D.C. Revises Revenue Estimates Down But Will Mind Its Debt Cap

WASHINGTON — The District of Columbia is lowering its revenue estimates for fiscal 2010 and 2011 amid the weak economy, but it’s making sure it will stay within its debt cap, chief financial officer Natwar Gandhi said Monday.

Total revenues for fiscal 2010, which ends Sept. 30, have been revised lower by $45.4 million from a February estimate, Gandhi said at a press briefing. Revenues for fiscal 2011 are now estimated to be $99.8 million less than that estimate. Revenues for fiscal 2012 through 2014 also have been revised lower, he added.

Gandhi said his office “is recalculating” the district’s self-imposed 12% debt-to-expenditures debt cap, but does not see a major impact from the lower revenues.

Debt needed for the district’s five-year capital plan is already within the debt cap. However, the lower revenue estimates “might limit the flexibility” of tax-increment financing projects, he said. The revised cap could be released by the end of this week, according to another district official.

“In general, I don’t see a substantial impact on our revenue cap, primarily because we have been very conservative” in estimating the cap, he told reporters yesterday.

Individual non-withholding tax collections are expected to be down 45% for fiscal 2010 based on estimates through August. Sales taxes are forecast to be down 4.9% for the year. However, real property tax revenues are expected to be higher for fiscal 2010.

Despite the lower revenue estimates, Gandhi was upbeat about the district’s financial condition.

“Show me a jurisdiction that is doing as well as we are at this stage,” he said. Credit agencies have maintained the district’s ratings throughout the recession, Gandhi noted, adding that the district enjoys a “superb” reputation on Wall Street.

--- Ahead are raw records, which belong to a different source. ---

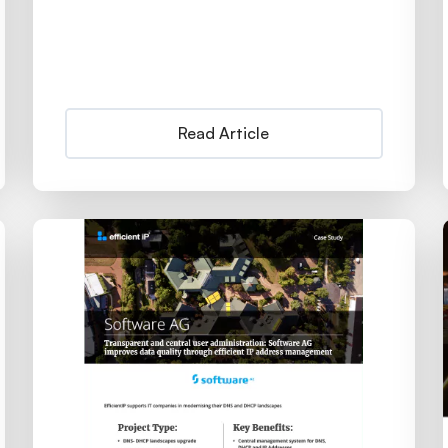
Read Article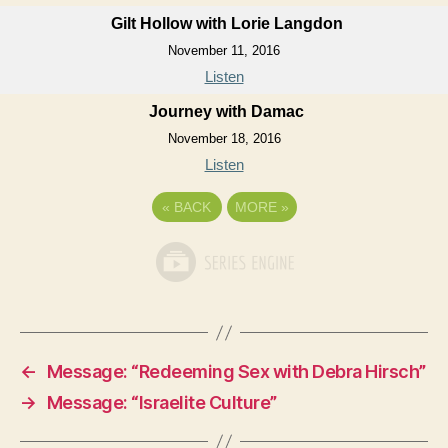
Gilt Hollow with Lorie Langdon
November 11, 2016
Listen
Journey with Damac
November 18, 2016
Listen
«
BACK
MORE
»
←
Message: “Redeeming Sex with Debra Hirsch”
→
Message: “Israelite Culture”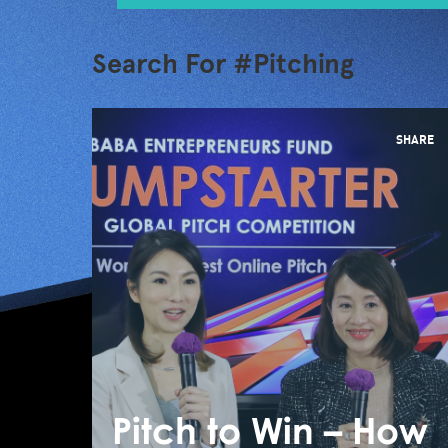
Search For #Pitching
SHARE
Pitch to Win – How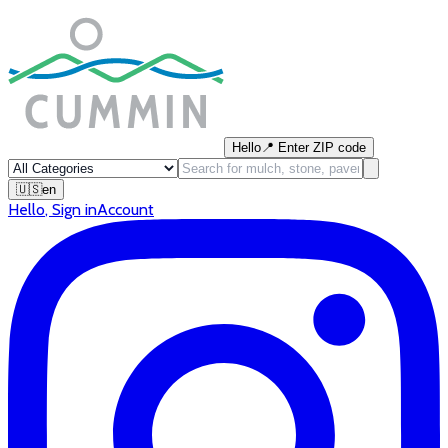
Hello
📍
Enter ZIP code
🇺🇸
en
Hello
,
Sign in
Account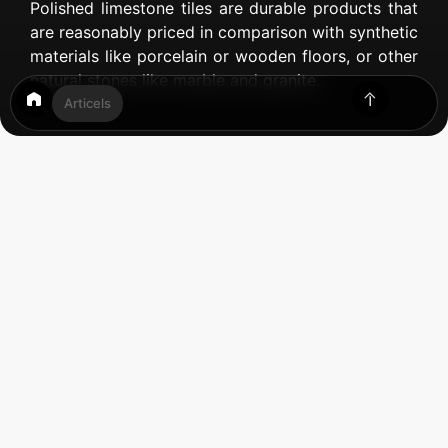
Polished limestone tiles are durable products that
are reasonably priced in comparison with synthetic
materials like porcelain or wooden floors, or other
natural stones like marble and granite.
Articels
Table of Contents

The district’s income tax-secured revenue bonds, its primary vehicle for debt issuance for the past two years, are rated AAA by Standard & Poor’s, Aa2 by Moody’s Investors Service, and AA by Fitch Ratings. Analysts have said the city’s debt cap has contributed to the high ratings.

This spring, the district issued $126.8 million of refunding bonds to get debt under the cap for the fiscal year.

Gandhi said the district refunds debt “on a regular basis” to find savings and that it will continue to stay under the 12% cap. In March, he warned in a letter to District Council members that the refunding deal was a one-time solution to get under the cap.

The transaction was estimated to save about $338 million through fiscal 2014.